また、今回の事件を皮切りにオープンデスクというものについての議論も巻き起こっています。オープンデスクとは日本の建築業界の言葉で設計事務所や建築事務所などで、実務を経験させてもらうことです。要はインターンと大して変わりません。
しかし、インターンは有給、オープンデスクは無給と考えている建築家が多いです。
今回の事件が飛び火して、日本の建築家は今無給のインターンやオープンデスクについて議論し始めています。大半の意見としてはオープンデスクは取りやめ、有給のインターンシップのみを今後執り行うとするが、事務所にとってコストがかかる話になるので事務所の近くの学生で長い付き合いが出来る人やインターンシップ採用のハードルを上げて真に優秀な学生のみに限定するというものです。
 個人的にこの状況は学生にとって非常にまずいと思っています。
大半の無給のインターンやオープンデスクに参加している建築学生は働くというよりかは学ぶという意味でインターンやオープンデスクに行っています。つまり学習塾に行くのと感覚は一緒です。また、学びたいという意思を持ち建築家の元で業務体験をしてみたいと考えている建築学生は山ほどいます。
今回の騒動の結果オープンデスクやインターンの受け入れ先の数が大幅に減少すると思います。僕は労働基準の話も大事ですが、学生に学びの場を提供する事も等しく大事だと思っています。
この先インターン先探しが就職活動のように厳しいものになるかもしれないと考えたら、学生にとって好ましくない状況になると思うのでまずいと思うのです。
 古来より「若いうちはただで働いて技術を盗んで成長する」といったギルド的な関係が日本に限らず存在しましたし、専門知識が必要になる職能ではそれが慣習として現代まで引き継がれていたりします。
西欧ではインターンの学生に一定の額以上の賃金を支払わなければいけないという法律があります。ただ、西洋ではギルド的な関係が無くなり学生インターンシップを「労働力」として位置づけているのと違い、日本ではあくまで「教育」として位置づけにあると思います。だから、西欧の人は石上さんを糾弾してるんだと思います。
 ただ僕の意見としては日本と西欧のインターンについての考えは違うんだからいらない口を出すなと思います。極論無給が嫌ならインターンに行かなければいいと思いますしね。そんな事以上に学生の学びの場を作る方が大事だと思います。

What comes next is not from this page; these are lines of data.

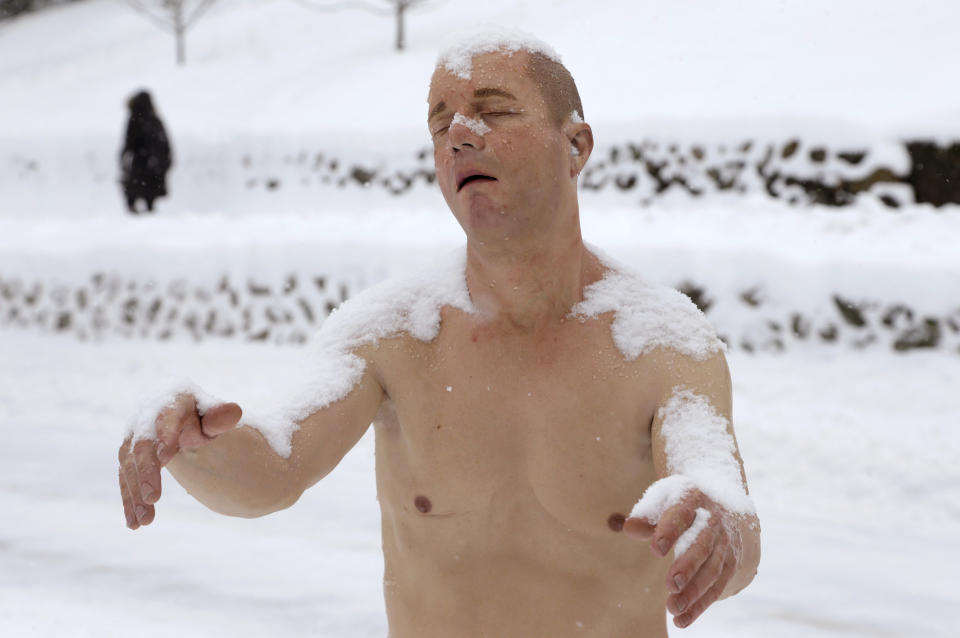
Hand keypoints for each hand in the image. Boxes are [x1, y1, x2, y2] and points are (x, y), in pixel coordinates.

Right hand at [118, 393, 240, 528]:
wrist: (183, 417)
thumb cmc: (203, 418)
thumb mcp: (214, 416)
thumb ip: (220, 417)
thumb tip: (234, 411)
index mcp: (170, 405)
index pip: (165, 419)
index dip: (164, 436)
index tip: (165, 456)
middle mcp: (146, 420)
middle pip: (142, 446)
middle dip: (146, 472)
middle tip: (153, 498)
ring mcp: (133, 440)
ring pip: (129, 467)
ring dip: (135, 494)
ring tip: (144, 521)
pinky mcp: (128, 459)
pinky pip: (126, 480)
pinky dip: (129, 501)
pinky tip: (133, 523)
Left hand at [623, 490, 739, 627]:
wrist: (720, 502)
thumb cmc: (679, 504)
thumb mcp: (662, 500)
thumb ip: (645, 515)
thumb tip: (629, 529)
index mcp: (693, 499)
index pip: (682, 514)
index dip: (670, 531)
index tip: (656, 549)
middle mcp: (714, 521)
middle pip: (703, 545)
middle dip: (688, 565)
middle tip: (671, 584)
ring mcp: (725, 544)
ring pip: (713, 570)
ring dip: (694, 592)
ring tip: (673, 608)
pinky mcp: (730, 564)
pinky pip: (717, 587)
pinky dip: (700, 606)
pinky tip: (682, 620)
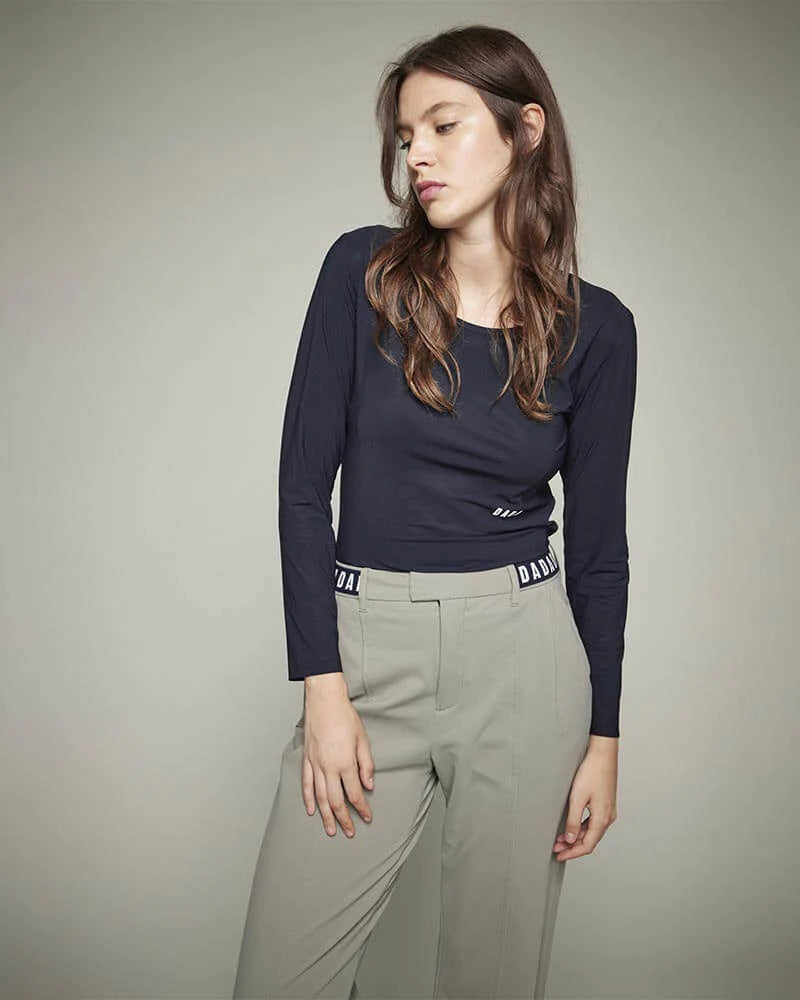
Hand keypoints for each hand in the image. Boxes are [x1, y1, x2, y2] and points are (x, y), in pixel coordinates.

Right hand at [301, 673, 374, 837]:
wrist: (324, 701)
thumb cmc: (344, 717)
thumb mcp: (362, 739)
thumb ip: (366, 765)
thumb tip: (369, 785)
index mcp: (345, 763)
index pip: (355, 793)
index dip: (362, 808)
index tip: (367, 817)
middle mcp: (328, 767)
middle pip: (336, 800)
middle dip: (344, 819)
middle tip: (349, 832)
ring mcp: (315, 764)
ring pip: (319, 797)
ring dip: (326, 815)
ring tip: (330, 830)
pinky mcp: (306, 759)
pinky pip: (306, 784)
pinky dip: (308, 799)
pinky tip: (311, 810)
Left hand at [552, 737, 617, 860]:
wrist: (603, 753)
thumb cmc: (592, 772)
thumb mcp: (577, 798)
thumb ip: (573, 821)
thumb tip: (569, 840)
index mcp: (602, 819)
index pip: (586, 845)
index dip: (572, 853)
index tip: (559, 855)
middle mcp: (608, 817)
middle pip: (590, 840)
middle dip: (572, 846)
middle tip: (556, 848)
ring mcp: (608, 810)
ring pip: (591, 831)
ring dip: (576, 837)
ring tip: (560, 838)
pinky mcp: (605, 803)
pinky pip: (594, 822)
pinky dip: (582, 827)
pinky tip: (572, 825)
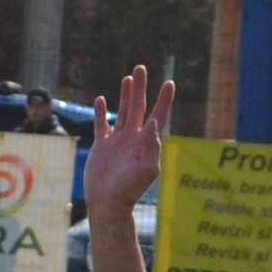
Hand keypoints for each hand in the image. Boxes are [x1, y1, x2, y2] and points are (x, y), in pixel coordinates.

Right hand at [83, 65, 167, 220]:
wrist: (108, 203)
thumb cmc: (130, 189)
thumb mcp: (147, 168)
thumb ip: (152, 145)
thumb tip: (155, 121)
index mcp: (146, 142)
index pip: (158, 115)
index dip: (164, 99)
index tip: (169, 83)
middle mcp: (133, 138)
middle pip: (138, 107)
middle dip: (140, 88)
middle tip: (140, 68)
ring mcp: (117, 141)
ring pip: (122, 111)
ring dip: (125, 95)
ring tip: (128, 78)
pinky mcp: (102, 147)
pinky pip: (102, 125)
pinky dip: (102, 112)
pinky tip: (102, 99)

 しかし、学生を無料人材ととらえている実務者や長い労働時間にも関わらず、生きていくのがギリギリのレベルの収入しか得られていないアトリエ系事務所勤務者が多い状況は、健全ではないと思います。日本建築業界をあげて労働条件を整備していくタイミングなのかもしれないですね。 何れにしても根深い問題であることに間違いは無いです。
より能力の高い建築学生でなければインターンのチャンスでさえ得るのが難しくなるのが予想できるので、僕は自己防衛として精進したいと思います。